Aufgaben:
[1] Schreib alle Überschriften mit Datum aus dem Text über die Sturmflut auf Wangerooge heraus, in der Reihenfolge, in der sie dort stehen.
[2] Zitiere aus dem Text über die Sturmflut auf Wangerooge den Teil, der mit „Nach mehreren heftigen“ anfängt und mit „ihr übrig geblieben.“ aufhört.
━━━ Übungstext
Zerstörte Strandmauer
Zerstörte Strandmauer
Sturmflut am Westende
Badestrand tags vor der Flut
Nikolaikirche
Dorfgrodendeich vor der Sturmflut
Häuser am Wattenmeer
Überflutetes Deichvorland
Bruchstelle am Dorfgrodendeich
Bruchstelle am Dorfgrodendeich
›Falke‹ am Bahnhof
Gärtnerei im Dorfgroden
Feuerwehrfahrzeug
Café Neudeich
Café Neudeich
Überflutete Siedlerstraße
Überfluteter Dorfgroden
Zerstörte Strandmauer
Bruchstelle im Reichsdeich
Zerstörte Strandmauer
Zerstörte Strandmauer
Hubschrauber auf der Polizeiwiese
Bergungsfahrt
Vertol H-21 am Dorfgrodendeich
Vertol H-21 auf der Polizeiwiese
Bundeswehr-Soldaten
Noratlas am Strand
Aufräumarbeiten
Pumparbeiten in der Charlottenstraße
Abreise der Soldaten

Auf dieser Seite erfahren Sie anhand eines detaillierten zeitlichen Protokolls, was sich in jener Nacht des 16. auf den 17. Februar 1962 sowie in den Tagen davor und danach auf Wangerooge zutrug.

12. Februar 1962

Nach mehreren heftigen Stürmen im Januar und Februar 1962 hatten die Dünen im Westen bereits stark gelitten. So kommt es, daß sich schon am 12. Februar nach einem Wasserstand von ca. 2 Metern über dem normalen Hochwasser erste große Schäden an der dortigen Strandmauer andeuten, auf einer Länge von 150 Metern ist sie zusammengebrochen, nur noch Trümmer sind dort von ihr übrig geblieben.

15. Februar 1962, 21:00 Uhr

Über Norddeich-Radio wird erstmals eine Sturmwarnung für die Nordsee gesendet, Sturmsignale werden in den Häfen gesetzt.

Brandung an der Strandmauer

16. Februar 1962, 03:00 Uhr

In der Nacht vom 15. auf den 16. Februar tobt erneut ein Orkan über der Nordsee, der das Wasser in der Deutschen Bucht aufstaut und die Lage weiter verschärft.

16. Februar 1962, 12:41 Uhr

Am folgenden Mittag um 12:41 Uhr erhält die Gemeinde Wangerooge eine telegrafische Sturmflutwarnung vom Deutschen Hydrographischen Institut in Hamburg, die für das Nachthochwasser um 2,50 Meter erhöhte Wasserstände vorhersagt.
━━━━━━
━━━ Vorliegende Datensätze
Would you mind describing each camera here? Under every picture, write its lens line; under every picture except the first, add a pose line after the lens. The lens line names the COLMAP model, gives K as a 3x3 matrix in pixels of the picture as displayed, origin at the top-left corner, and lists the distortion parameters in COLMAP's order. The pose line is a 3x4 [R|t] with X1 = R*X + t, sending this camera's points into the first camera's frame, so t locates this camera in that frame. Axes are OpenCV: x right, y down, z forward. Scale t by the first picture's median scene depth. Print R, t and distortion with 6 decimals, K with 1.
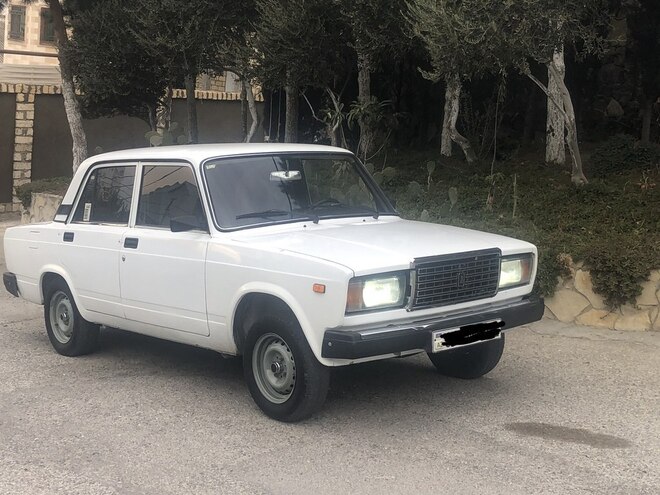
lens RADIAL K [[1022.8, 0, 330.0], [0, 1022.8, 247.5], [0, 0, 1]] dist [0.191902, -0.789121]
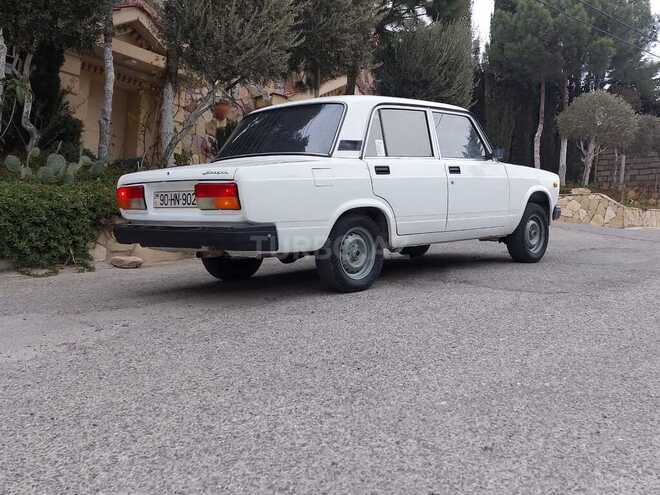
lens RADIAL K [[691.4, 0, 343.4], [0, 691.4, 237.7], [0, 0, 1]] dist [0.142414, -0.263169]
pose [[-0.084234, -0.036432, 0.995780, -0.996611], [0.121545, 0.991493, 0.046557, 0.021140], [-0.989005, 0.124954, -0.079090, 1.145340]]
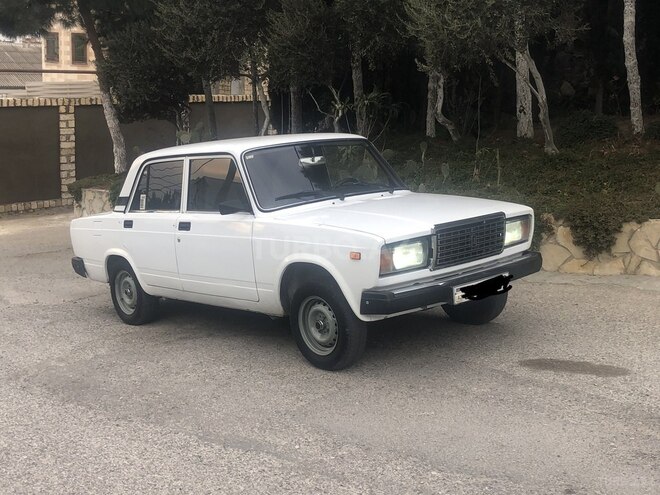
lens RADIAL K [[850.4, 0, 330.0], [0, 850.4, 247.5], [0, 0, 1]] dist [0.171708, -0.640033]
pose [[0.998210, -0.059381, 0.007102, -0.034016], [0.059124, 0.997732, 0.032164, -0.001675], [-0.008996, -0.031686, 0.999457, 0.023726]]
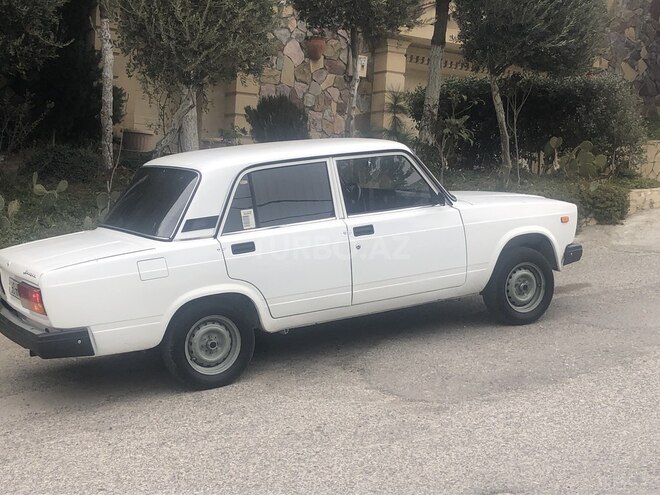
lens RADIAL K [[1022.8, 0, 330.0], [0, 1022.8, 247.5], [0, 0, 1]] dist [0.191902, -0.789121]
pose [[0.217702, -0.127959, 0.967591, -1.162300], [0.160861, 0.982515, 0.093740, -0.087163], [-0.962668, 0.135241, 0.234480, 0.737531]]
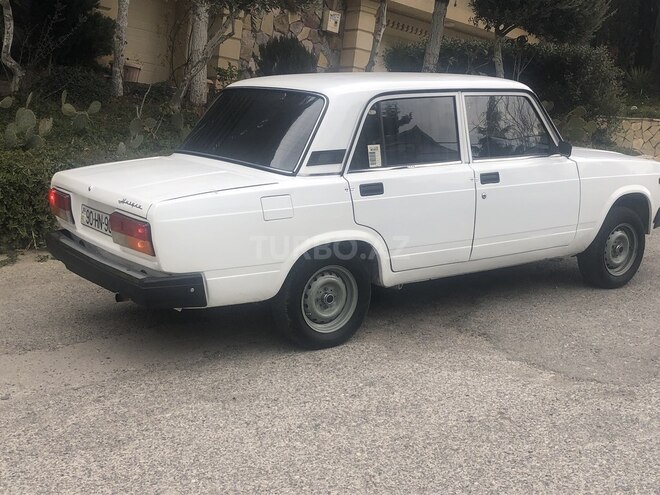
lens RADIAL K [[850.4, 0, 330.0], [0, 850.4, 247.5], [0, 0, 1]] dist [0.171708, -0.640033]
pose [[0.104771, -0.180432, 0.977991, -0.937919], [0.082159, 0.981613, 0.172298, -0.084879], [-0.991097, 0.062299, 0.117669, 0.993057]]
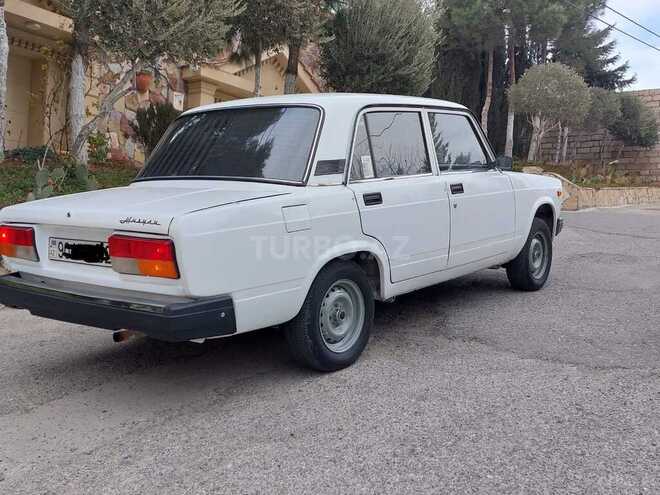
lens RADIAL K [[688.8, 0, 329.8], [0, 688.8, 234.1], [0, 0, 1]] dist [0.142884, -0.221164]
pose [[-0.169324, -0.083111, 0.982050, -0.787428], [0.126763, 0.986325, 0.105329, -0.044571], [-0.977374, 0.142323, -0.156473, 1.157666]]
━━━━━━
Lösungen:
[1]
- 12. Februar 1962
- 15. Februar 1962, 21:00 Uhr
- 16. Februar 1962, 03:00 Uhr
- 16. Februar 1962, 12:41 Uhr

[2]
Nach mehreren heftigen Stürmen im Januar und Februar 1962 hatten die Dünen im Westen bereits stark gelitten. So kommt es, daß sich schon am 12. Februar nach einem Wasserstand von ca. 2 Metern über dem normalen Hochwasser erste große Schäden an der dortigen Strandmauer andeuten, auf einer Länge von 150 Metern ist sie zusammengebrochen, nur noch Trümmer sind dort von ihr übrig geblieben.